Why you can’t just copy it

Flip over the conditions that made this setup work, and you can see why it won’t reproduce in many places.

The engineer knew the codebase and the business inside out. 8 years of dev experience, 4 years at the same bank. Looking at code the AI produced, they could instantly notice “this exception handling differs from our internal pattern” or “this way of calling the API will break in production.” Someone with less experience can’t spot the holes in a spec, nor reject the AI’s “looks like it works but breaks in production” code. The reason a four-person team’s review function could be consolidated into one person is that the judgment of four people was in that one person — not that AI took over the review.

Most of the work rode on existing architecture patterns. CI/CD, non-functional requirements, and accessibility standards were already established, so there was little new to decide.

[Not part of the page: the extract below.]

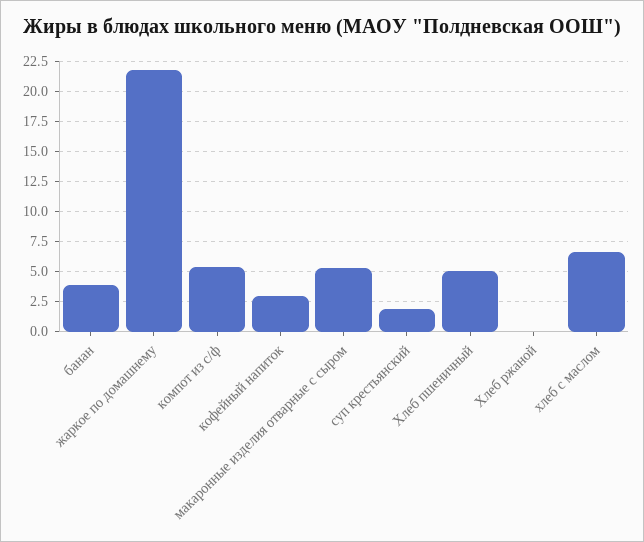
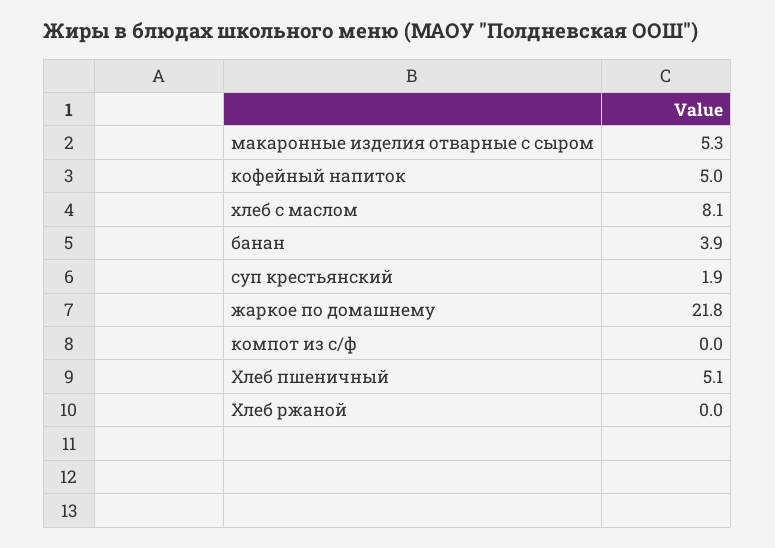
компот из с/ф: 5.5 -> 0
кофейный напиток: 3 -> 5
хлеб с маслом: 6.5 -> 8.1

Because it was an environment where you could tell the AI “write it following this pattern,” the 90% acceptance rate came out. When the product direction isn’t settled yet, domain knowledge hasn’t accumulated, or high-risk regulatory judgments are involved, you can’t move forward without humans discussing it before handing anything to the AI. In those situations, cutting team headcount itself becomes a risk.

The risk of consolidating into one person also remains as-is. Since all the project’s knowledge is in one person’s head, if that person takes time off or quits, everything stops. As a countermeasure, the paper lists keeping the spec, decision records, and agent configurations from day one. The authors put forward “a two-person technical pair plus a partially-allocated product owner” as a realistic configuration, but this is a proposal, not an experimental result.

The limits of a single case study

It’s one project, one bank, compared against the same team’s past track record, with no parallel control group. Because the researcher and the practitioner are the same person, confirmation bias creeps in too. The setup cost of the agent configurations, the internal procedural cost, and the long-term maintenance cost weren’t measured. The source code, internal specs, agent configurations, and measurement data are the bank’s confidential assets and aren’t published, so the study can’t be replicated.